*WHAT YOU SHOULD DO:*
Looking at the records below, say how many lines include "Kumsta", and add nothing else.
=== SUPPLIED INFORMATION ===
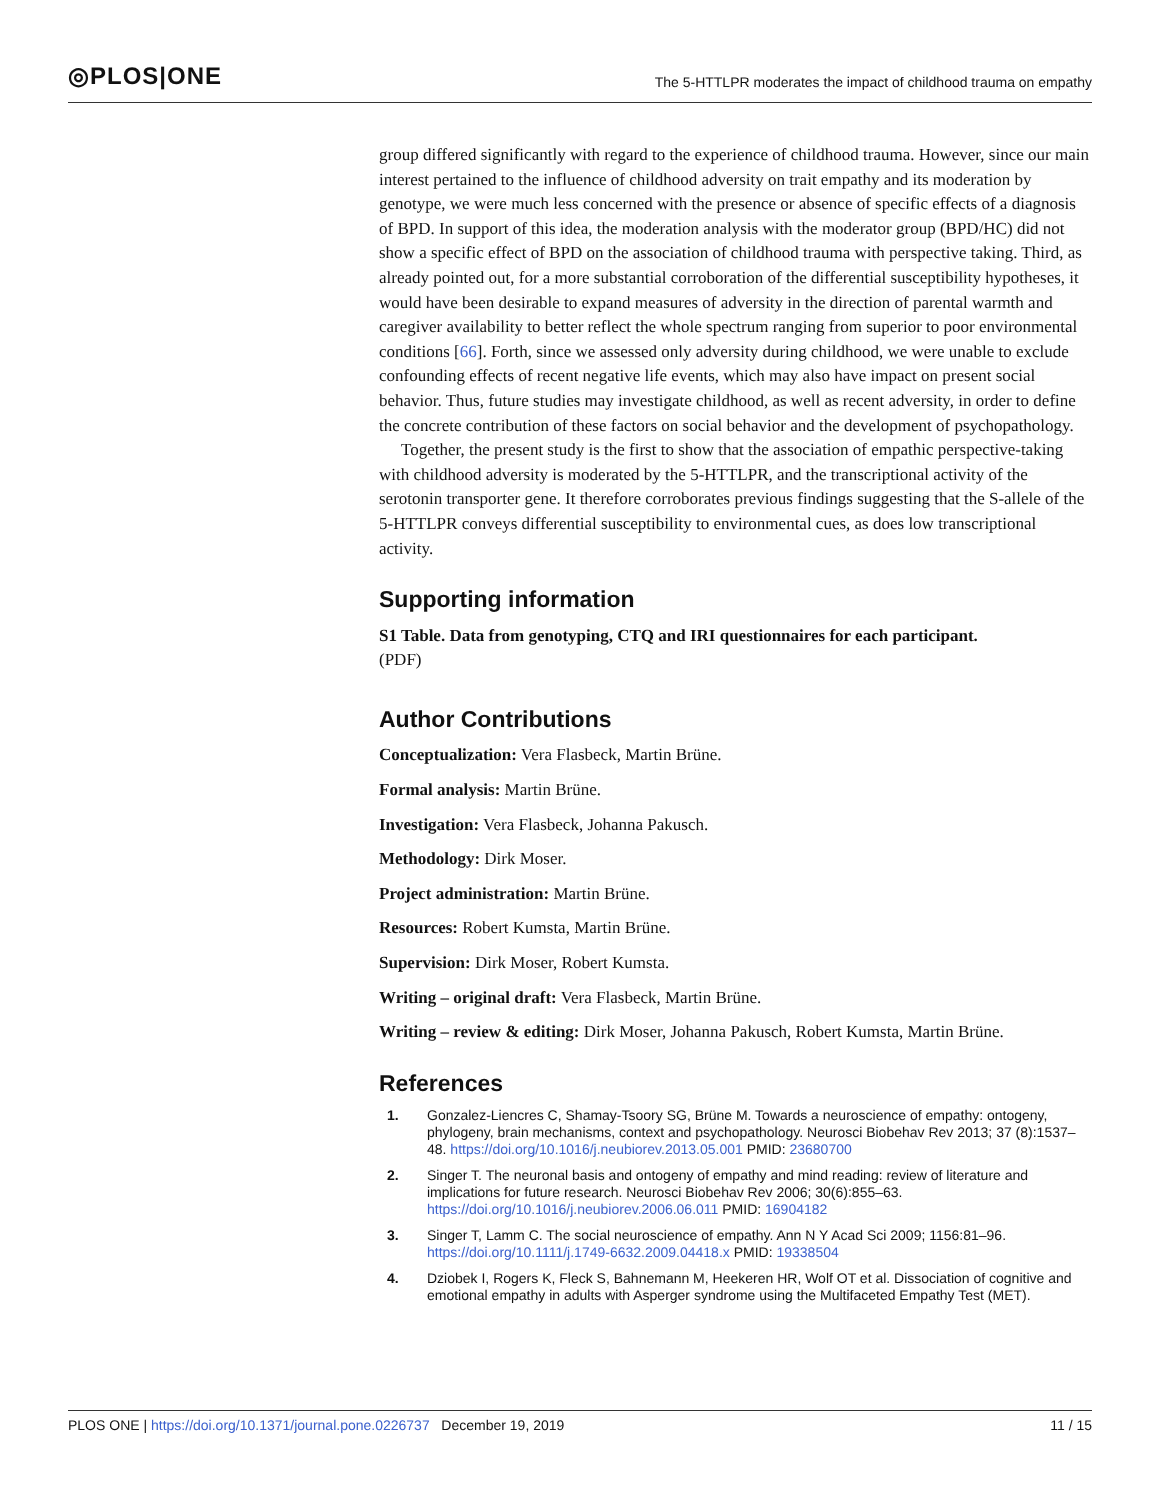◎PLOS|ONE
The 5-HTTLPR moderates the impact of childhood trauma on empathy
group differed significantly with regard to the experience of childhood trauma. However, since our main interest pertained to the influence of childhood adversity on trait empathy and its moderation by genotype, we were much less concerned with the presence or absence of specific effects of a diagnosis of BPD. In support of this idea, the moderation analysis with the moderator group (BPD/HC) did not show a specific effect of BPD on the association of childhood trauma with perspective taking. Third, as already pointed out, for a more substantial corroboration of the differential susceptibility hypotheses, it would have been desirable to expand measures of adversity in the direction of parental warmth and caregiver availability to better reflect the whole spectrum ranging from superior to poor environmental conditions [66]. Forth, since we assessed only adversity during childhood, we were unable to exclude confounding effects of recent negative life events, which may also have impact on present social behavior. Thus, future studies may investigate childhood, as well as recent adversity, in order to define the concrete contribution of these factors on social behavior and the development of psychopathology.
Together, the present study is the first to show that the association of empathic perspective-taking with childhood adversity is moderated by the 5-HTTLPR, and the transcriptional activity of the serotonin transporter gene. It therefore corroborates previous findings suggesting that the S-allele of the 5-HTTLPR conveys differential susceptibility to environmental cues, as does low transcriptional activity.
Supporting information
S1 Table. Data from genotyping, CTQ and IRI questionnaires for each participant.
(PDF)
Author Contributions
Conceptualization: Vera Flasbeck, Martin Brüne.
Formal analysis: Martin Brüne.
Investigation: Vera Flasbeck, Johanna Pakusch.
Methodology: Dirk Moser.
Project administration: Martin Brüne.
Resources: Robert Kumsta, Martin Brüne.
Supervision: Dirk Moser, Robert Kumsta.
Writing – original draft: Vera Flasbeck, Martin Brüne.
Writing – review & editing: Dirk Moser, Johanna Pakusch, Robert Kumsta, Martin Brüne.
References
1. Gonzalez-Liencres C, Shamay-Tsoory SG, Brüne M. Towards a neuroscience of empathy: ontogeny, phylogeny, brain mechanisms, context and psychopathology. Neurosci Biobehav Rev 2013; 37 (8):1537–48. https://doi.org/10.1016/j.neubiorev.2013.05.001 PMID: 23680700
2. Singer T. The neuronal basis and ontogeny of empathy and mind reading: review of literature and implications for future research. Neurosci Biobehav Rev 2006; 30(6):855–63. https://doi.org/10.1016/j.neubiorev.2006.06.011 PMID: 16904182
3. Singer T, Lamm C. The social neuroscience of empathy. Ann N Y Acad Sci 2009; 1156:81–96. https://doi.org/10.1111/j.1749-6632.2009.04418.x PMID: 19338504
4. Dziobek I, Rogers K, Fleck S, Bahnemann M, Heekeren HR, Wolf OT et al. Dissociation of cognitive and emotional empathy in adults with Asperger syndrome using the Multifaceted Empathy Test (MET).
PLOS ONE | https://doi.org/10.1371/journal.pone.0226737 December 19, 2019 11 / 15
===
*SOLUTION TO THIS EXERCISE:*
3